PROMPT:
Could you render every line of the rows below as a numbered list, skipping the blank lines and leaving the pictures out?

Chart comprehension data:
========================================

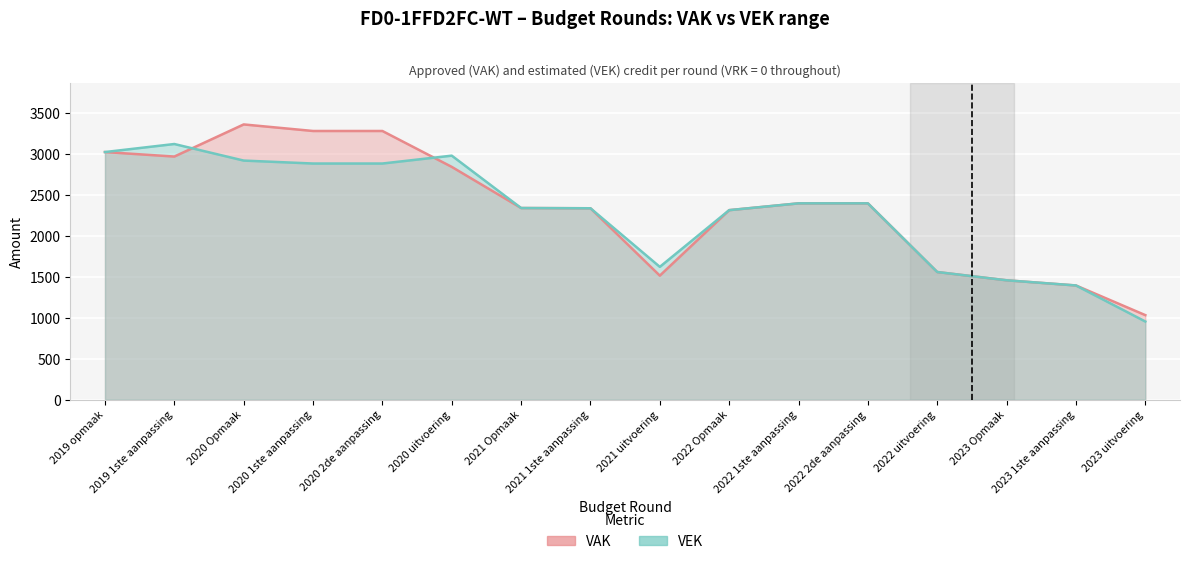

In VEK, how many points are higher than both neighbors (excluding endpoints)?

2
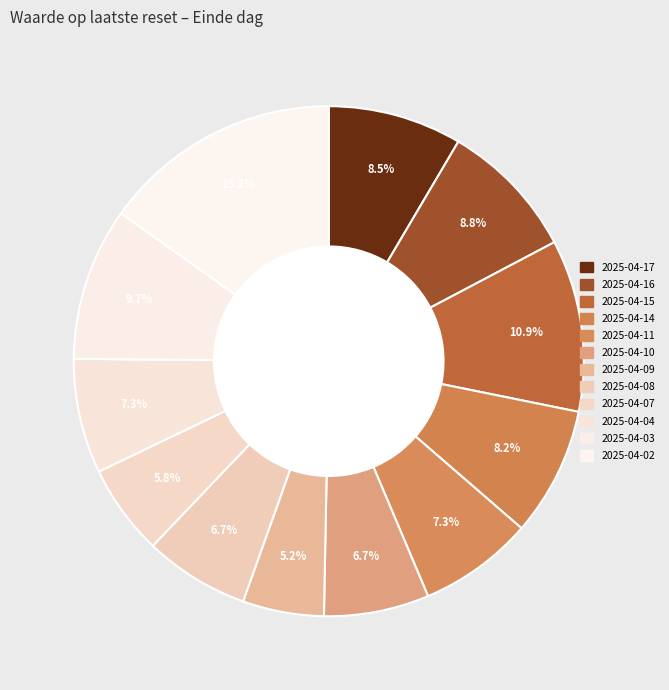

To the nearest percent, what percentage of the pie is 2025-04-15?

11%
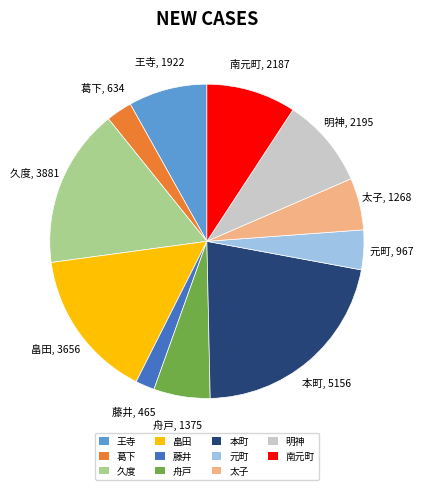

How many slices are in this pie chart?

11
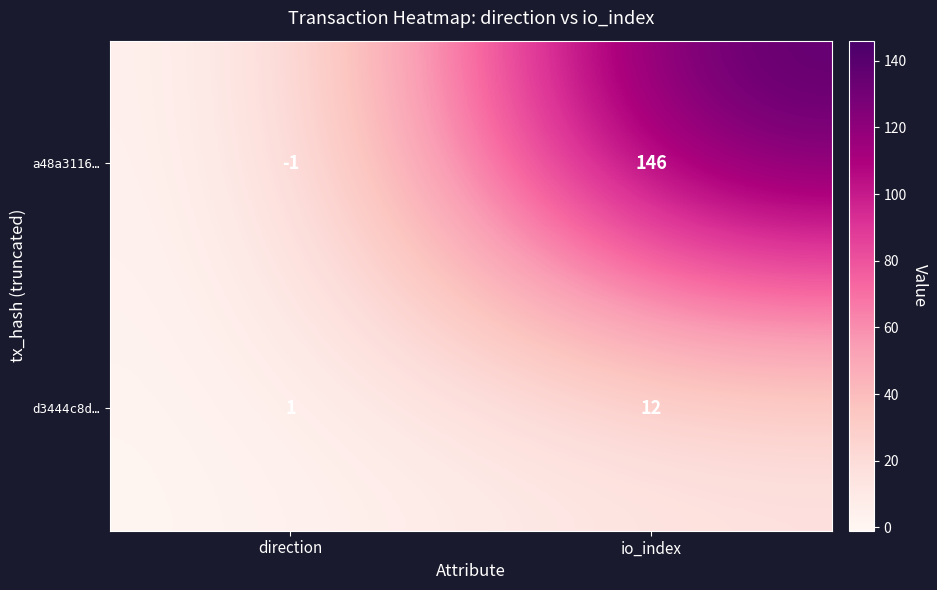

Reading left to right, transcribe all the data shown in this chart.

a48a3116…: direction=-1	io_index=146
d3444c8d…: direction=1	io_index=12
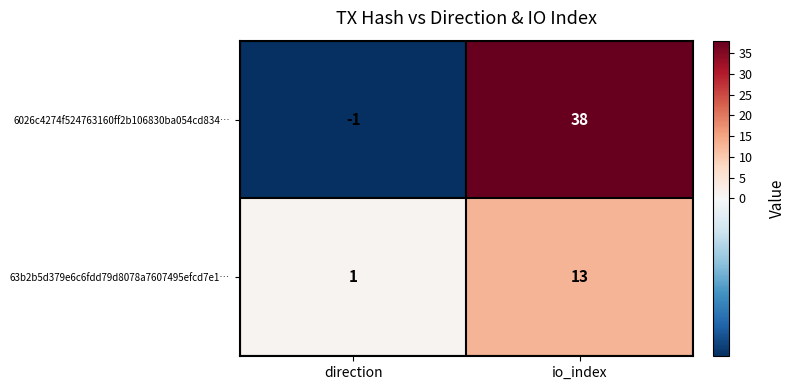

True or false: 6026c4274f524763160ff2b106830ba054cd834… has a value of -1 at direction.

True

========================================

RESULT OF THIS EXERCISE:
1. In VEK, how many points are higher than both neighbors (excluding endpoints)?
2. 2
3. To the nearest percent, what percentage of the pie is 2025-04-15?
4. 11%
5. How many slices are in this pie chart?
6. 11
7. Reading left to right, transcribe all the data shown in this chart.
8. a48a3116…: direction=-1	io_index=146
9. d3444c8d…: direction=1	io_index=12
10. True or false: 6026c4274f524763160ff2b106830ba054cd834… has a value of -1 at direction.
11. True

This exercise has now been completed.